## Instructions to follow
Reproduce word for word the part of the paper on parametric Szasz type operators starting with "In order to" and going on through "sections are given.".

** Extract to read follows **

Shape Preserving Properties of Parametric Szasz Type Operators on Unbounded Intervals

1. Introduction

The famous Bernstein operator has become powerful tool for curve and surface design and representation because of its good shape-preserving properties. It has been effectively applied to computer aided geometric design. In recent years, the shape-preserving properties of various operators have been deeply studied [1,2,3,4,5,6,7,8,9,10].

In order to be more effectively applied to CAGD on infinite intervals, two kinds of Sz$\acute{a}$sz operators based on non-negative parameters were introduced [11,12]. The aim of this paper is to show some shape preserving properties of these parametric Sz$\acute{a}$sz type operators. The complete structure of the manuscript constitutes five sections. The rest of this paper is constructed as follows. In Section 2, the fundamental facts are summarized for use in the sequel. In Section 3, we shall prove that the operators preserve monotonicity, convexity, starlikeness and semi-additivity. In Section 4, we investigate the preservation of smoothness. Finally, in Section 5, some conclusions are provided.

2. Fundamental Properties of the Basis Functions and the Operators

In this section, some basic facts that will be used in the following sections are given.

** End of Extract to read **
** Entries supplied follows **

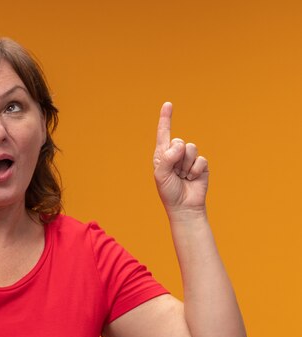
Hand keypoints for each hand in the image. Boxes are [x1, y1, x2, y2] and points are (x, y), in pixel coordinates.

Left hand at [153, 102, 208, 217]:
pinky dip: (195, 170)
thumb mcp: (161, 175)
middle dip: (177, 158)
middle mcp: (175, 154)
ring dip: (186, 165)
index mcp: (162, 154)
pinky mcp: (201, 165)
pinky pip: (200, 159)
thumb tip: (179, 145)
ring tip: (183, 176)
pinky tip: (192, 179)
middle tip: (175, 173)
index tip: (168, 104)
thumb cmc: (169, 191)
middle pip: (179, 141)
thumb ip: (167, 158)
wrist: (184, 206)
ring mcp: (189, 159)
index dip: (166, 118)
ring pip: (191, 149)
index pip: (163, 133)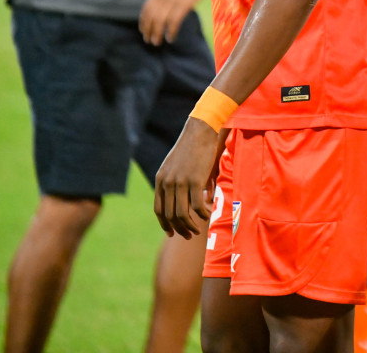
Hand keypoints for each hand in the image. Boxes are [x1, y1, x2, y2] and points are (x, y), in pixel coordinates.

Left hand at [139, 0, 207, 45]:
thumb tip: (163, 0)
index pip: (147, 7)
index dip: (143, 20)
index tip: (142, 29)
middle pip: (151, 15)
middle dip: (148, 29)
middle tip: (147, 40)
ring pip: (160, 20)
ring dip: (157, 33)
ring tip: (157, 42)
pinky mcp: (184, 4)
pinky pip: (174, 21)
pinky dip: (171, 31)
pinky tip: (170, 38)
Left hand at [153, 118, 222, 238]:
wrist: (200, 131)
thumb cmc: (191, 147)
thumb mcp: (175, 165)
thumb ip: (176, 182)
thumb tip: (185, 199)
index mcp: (160, 180)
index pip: (159, 210)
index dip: (165, 224)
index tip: (172, 233)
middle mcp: (167, 183)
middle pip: (170, 215)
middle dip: (179, 229)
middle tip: (188, 235)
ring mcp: (180, 182)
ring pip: (182, 214)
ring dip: (190, 226)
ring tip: (197, 230)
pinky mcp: (194, 181)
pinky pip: (197, 206)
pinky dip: (202, 214)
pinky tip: (208, 216)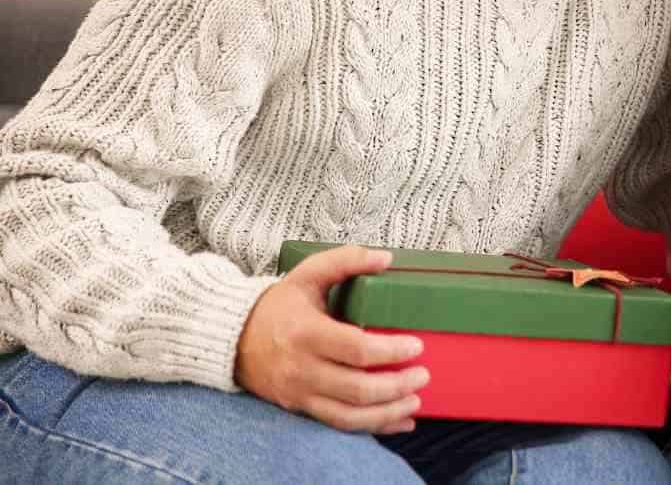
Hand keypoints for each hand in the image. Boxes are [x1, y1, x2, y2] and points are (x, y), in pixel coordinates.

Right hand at [237, 245, 428, 433]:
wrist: (232, 338)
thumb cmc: (278, 304)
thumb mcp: (308, 274)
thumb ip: (346, 260)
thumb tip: (387, 258)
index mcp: (307, 333)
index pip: (356, 349)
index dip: (390, 351)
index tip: (417, 346)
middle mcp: (302, 368)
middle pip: (357, 388)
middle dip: (396, 386)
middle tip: (423, 375)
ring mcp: (299, 393)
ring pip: (349, 415)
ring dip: (388, 413)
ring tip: (415, 401)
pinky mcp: (299, 408)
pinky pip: (338, 425)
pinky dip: (372, 427)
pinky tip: (398, 422)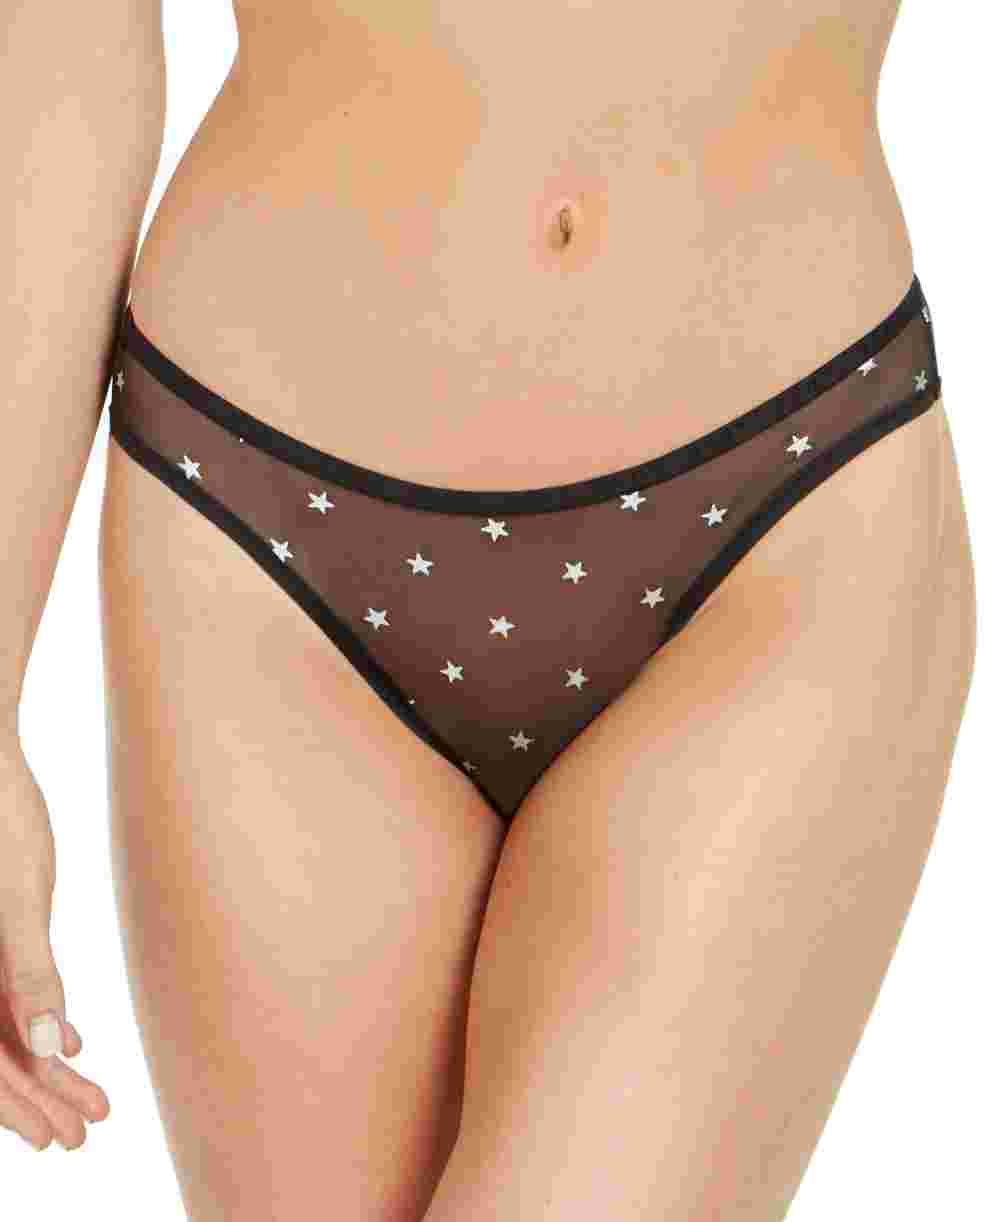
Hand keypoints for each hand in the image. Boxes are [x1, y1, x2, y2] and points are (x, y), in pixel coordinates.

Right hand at [0, 746, 109, 1149]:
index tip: (63, 1137)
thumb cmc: (2, 821)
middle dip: (39, 1098)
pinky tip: (75, 1043)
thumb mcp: (20, 901)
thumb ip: (32, 975)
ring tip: (92, 1097)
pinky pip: (5, 996)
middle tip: (88, 1129)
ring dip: (46, 1067)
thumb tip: (55, 1048)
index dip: (22, 1108)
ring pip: (4, 1030)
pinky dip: (38, 1024)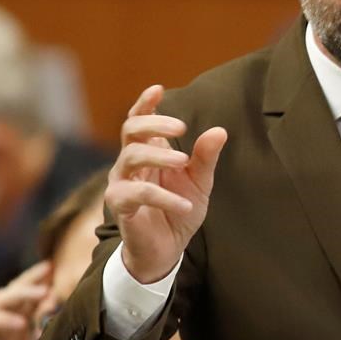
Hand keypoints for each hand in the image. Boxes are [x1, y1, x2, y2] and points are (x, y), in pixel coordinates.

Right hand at [0, 262, 54, 339]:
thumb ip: (45, 334)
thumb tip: (60, 306)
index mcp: (16, 330)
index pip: (26, 299)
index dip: (39, 283)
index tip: (57, 269)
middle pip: (11, 293)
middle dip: (29, 279)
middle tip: (48, 268)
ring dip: (19, 294)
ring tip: (41, 293)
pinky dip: (2, 320)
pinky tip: (20, 324)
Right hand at [106, 85, 226, 282]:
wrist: (167, 250)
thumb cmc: (179, 209)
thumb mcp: (199, 182)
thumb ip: (205, 157)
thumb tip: (219, 130)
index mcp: (149, 152)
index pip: (138, 120)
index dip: (144, 103)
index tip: (158, 89)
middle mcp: (130, 164)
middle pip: (131, 130)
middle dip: (154, 123)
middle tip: (181, 126)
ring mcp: (122, 184)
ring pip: (130, 157)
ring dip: (158, 155)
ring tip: (183, 162)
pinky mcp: (121, 207)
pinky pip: (137, 194)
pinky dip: (163, 197)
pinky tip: (186, 204)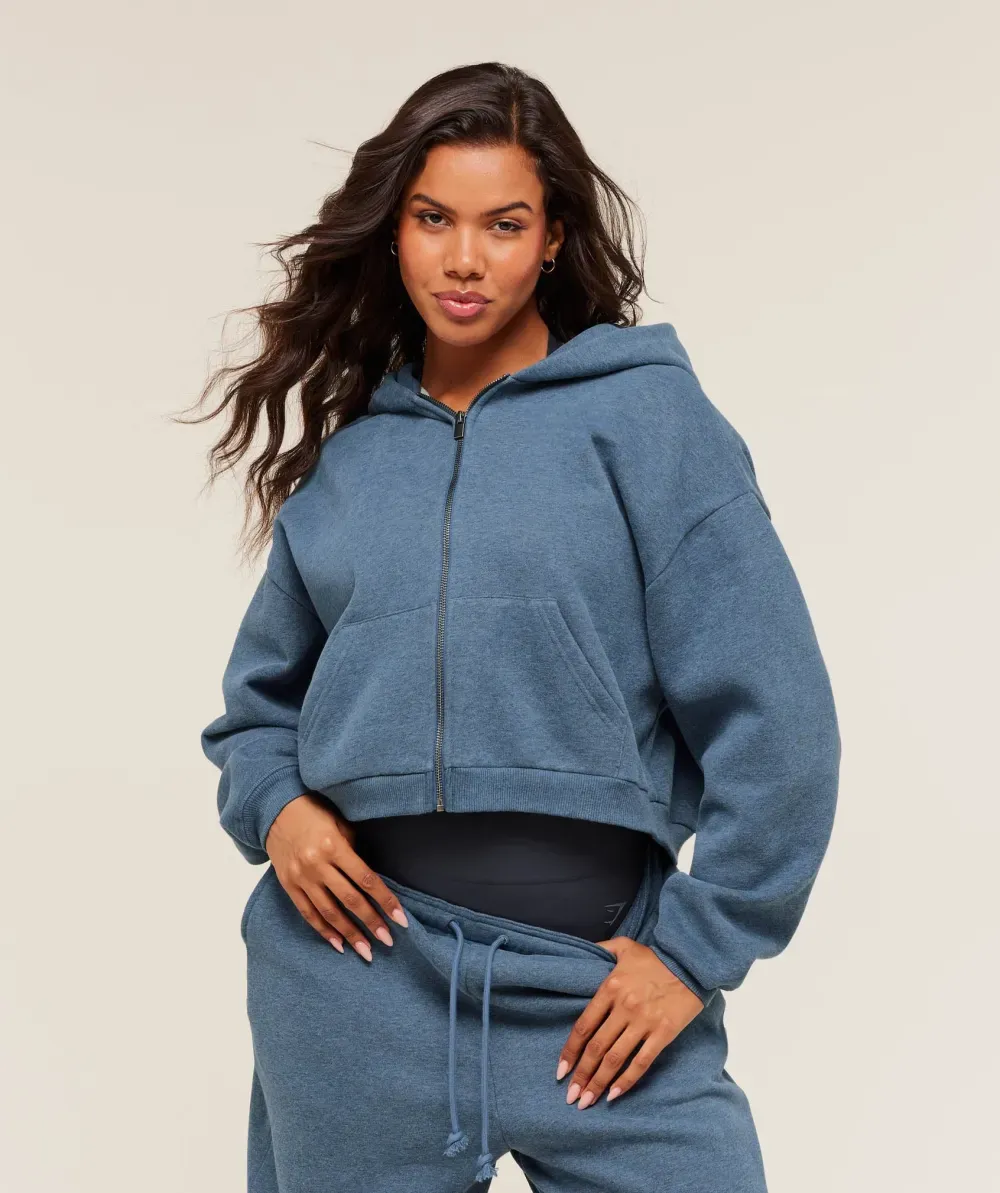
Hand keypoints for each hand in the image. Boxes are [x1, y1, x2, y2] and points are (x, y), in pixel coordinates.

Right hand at [263, 793, 408, 961]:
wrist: (276, 810)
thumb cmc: (315, 814)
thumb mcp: (340, 824)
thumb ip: (354, 852)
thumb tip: (369, 881)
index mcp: (334, 846)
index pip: (366, 880)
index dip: (385, 900)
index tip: (401, 919)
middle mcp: (317, 864)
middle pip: (349, 899)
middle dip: (371, 922)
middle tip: (387, 941)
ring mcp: (301, 877)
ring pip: (329, 912)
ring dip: (349, 934)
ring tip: (365, 951)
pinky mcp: (288, 885)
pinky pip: (307, 913)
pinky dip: (323, 930)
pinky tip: (338, 944)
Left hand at [555, 937, 704, 1106]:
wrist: (691, 961)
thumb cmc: (656, 957)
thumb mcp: (623, 946)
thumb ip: (600, 950)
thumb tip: (581, 953)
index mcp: (610, 988)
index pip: (583, 1026)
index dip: (570, 1051)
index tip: (560, 1071)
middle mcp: (623, 1008)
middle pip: (596, 1048)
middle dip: (581, 1075)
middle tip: (571, 1096)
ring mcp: (643, 1022)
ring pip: (615, 1059)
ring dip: (598, 1083)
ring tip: (586, 1102)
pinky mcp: (663, 1033)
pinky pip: (641, 1062)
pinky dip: (627, 1081)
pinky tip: (614, 1095)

** End of Entries supplied **

## Solved problem
In order to be more effectively applied to CAGD on infinite intervals, two kinds of Sz$\acute{a}$sz operators based on non-negative parameters were introduced [11,12]. The aim of this paper is to show some shape preserving properties of these parametric Sz$\acute{a}$sz type operators. The complete structure of the manuscript constitutes five sections. The rest of this paper is constructed as follows. In Section 2, the fundamental facts are summarized for use in the sequel. In Section 3, we shall prove that the operators preserve monotonicity, convexity, starlikeness and semi-additivity. In Section 4, we investigate the preservation of smoothness. Finally, in Section 5, some conclusions are provided.

2. Fundamental Properties of the Basis Functions and the Operators

In this section, some basic facts that will be used in the following sections are given.